Message Too Old, No Replies

is there such a thing of an htaccess that's too big?

         

jake66

2:17 am on Jan 9, 2006 (gmt 0)

10+ Year Member



is there a limit to how much information htaccess can contain before it starts slowing down the load of the site?

jdMorgan

3:20 am on Jan 9, 2006 (gmt 0)

WebmasterWorld Senior Member 10+ Year Member



Yes, but that depends on how busy your site is. The only real way to tell is to test with and without some of the larger 'chunks' of code. While 20kb might be way too big for one site, another might get away with 60kB, or even larger.

It is good practice when writing code for .htaccess to make the conditions under which that code is activated as specific as possible. It's also good to be aware of the functions that consume the most time and the most CPU time, and avoid those when possible. For example, a very popular thing to do is to rewrite all files that don't exist to a php script:


RewriteCond %{REQUEST_FILENAME} -f
RewriteRule .* /make_dynamicpage.php [L]

The problem with this is that every single request to the server results in a search of the filesystem to see if the requested resource exists. This is in addition to the filesystem access that will be required to serve that resource if it does in fact exist.

So it's better if you can limit the circumstances unders which that filesystem check takes place. For example:


RewriteCond %{REQUEST_FILENAME} -f
RewriteRule \.html /make_dynamicpage.php [L]

will do the filecheck only if the request is for a .html page, and not for images, css files, external JS, or .php pages. Since most pages contain multiple images, this one little change can make a huge difference in server performance impact.

It's not obvious, but RewriteConds are not processed unless the RewriteRule pattern matches, and they are then processed in order. So another way to minimize the server impact is to use multiple RewriteConds, and put the one that checks for file exists last.

Another resource hog is the use of hostnames rather than IP addresses in access control code; If you require your server to look up a hostname, then your server has to send a request to the DNS system. This hangs the user request until your server gets an answer from DNS, and can lead to big problems if the DNS requests fail.

If you have a long list of 'bad-bots' then it's good to check to see which ones are actually a problem on your site by reviewing your access logs or 'stats'. Most bad-bot lists contain obsolete entries -- many 'bots that haven't been around for a year or more.

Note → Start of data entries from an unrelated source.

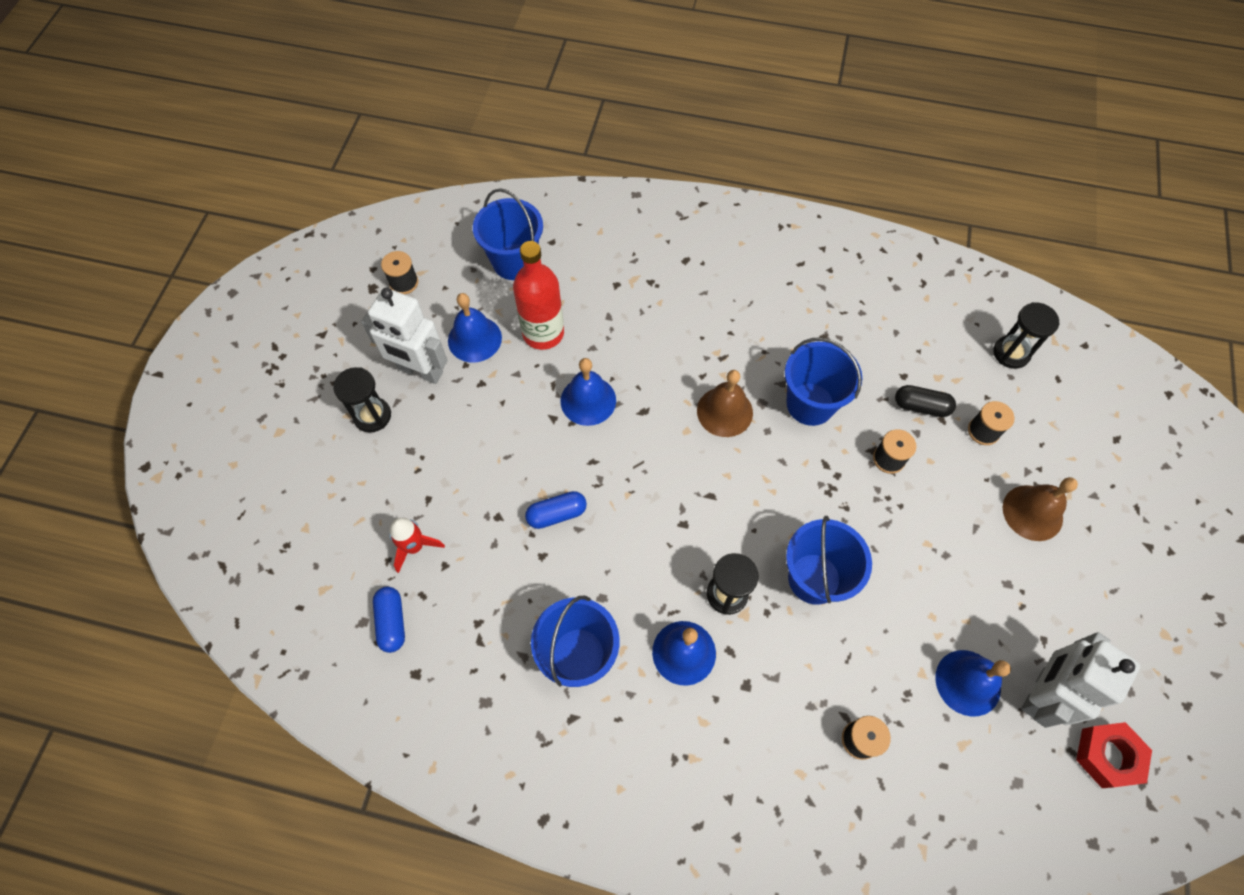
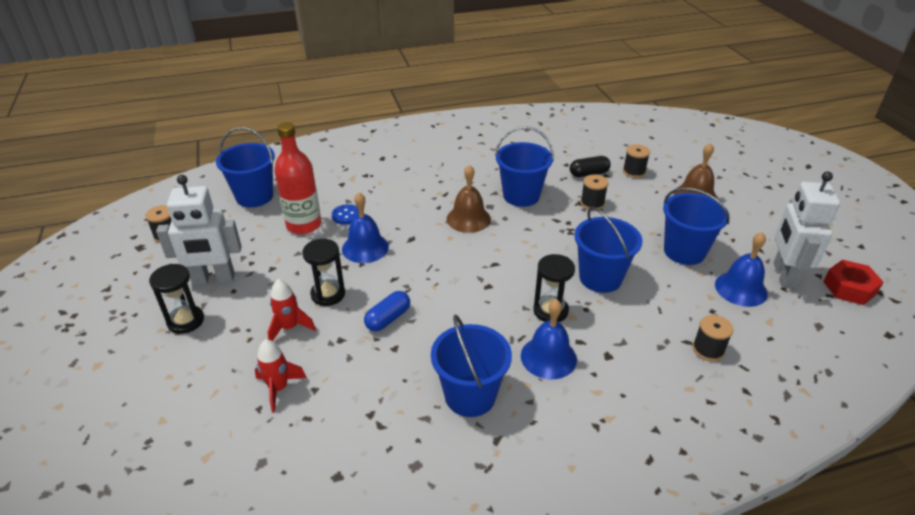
camera: 30 degrees left, 25 degrees down
blue capsule [373,586,405,653] -> none
blue bell [448,293,502,362] -> none
black hourglass [993,302,1060,369] -> black hourglass moved to [302,239,345,306]
none -> red rocket [268,279,316,341]
none -> blue button [332,204,359,225]
none -> blue bucket [663,188,729,265]

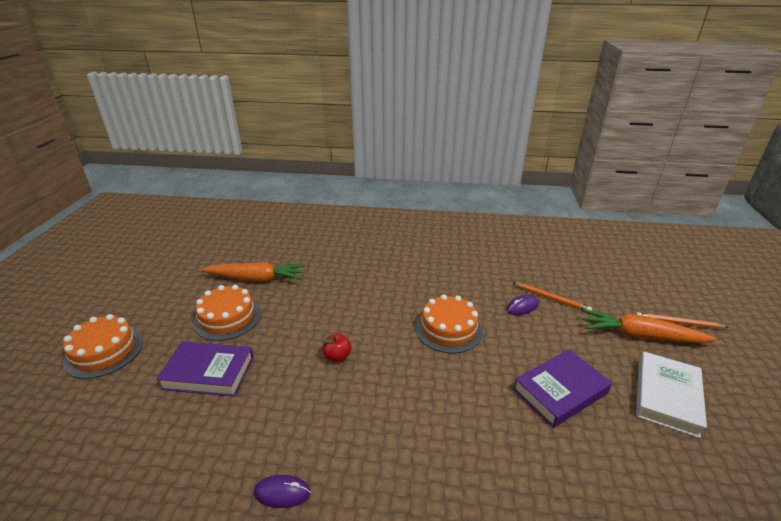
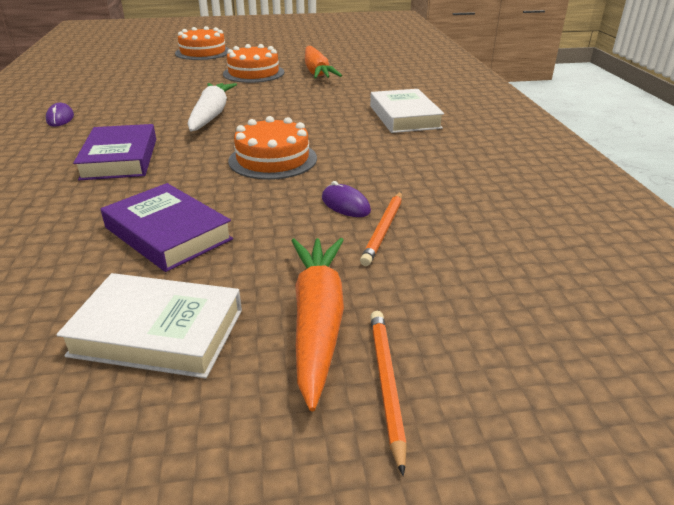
camera: 75 degrees right, 0 degrees up
purple book [156,341,254,397] -> purple book moved to [73,124,156,180]
red apple [323,334,352,362] -> white carrot [188,83,237,131]
none -> white book [370,89,444,133]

Anyway, just some random thoughts on the subject.

Jim

jake66

3:42 am on Jan 9, 2006 (gmt 0)

10+ Year Member



thank you for the informative post =)
at present i do not have any url entries (except for the banned referral url's to avoid referral spamming)

i have 32 ip's
13 banned referral words (sex-related, spammy sites, etc)
url rewrite:
RewriteEngine on
RewriteBase / ....and 5 rules
and hotlink protect
5 banned countries (which doesn't seem to work)
404 redirect from .shtml to .php
... total size: 2.53 KB

it isn't a very active site compared to what most here probably have. i'd say an average of 300+ hits a day

jdMorgan

5:45 pm on Jan 11, 2006 (gmt 0)

WebmasterWorld Senior Member 10+ Year Member



At 300 uniques per day, you could probably go to 250kB without noticing anything -- not that I'd recommend it... ;)

Jim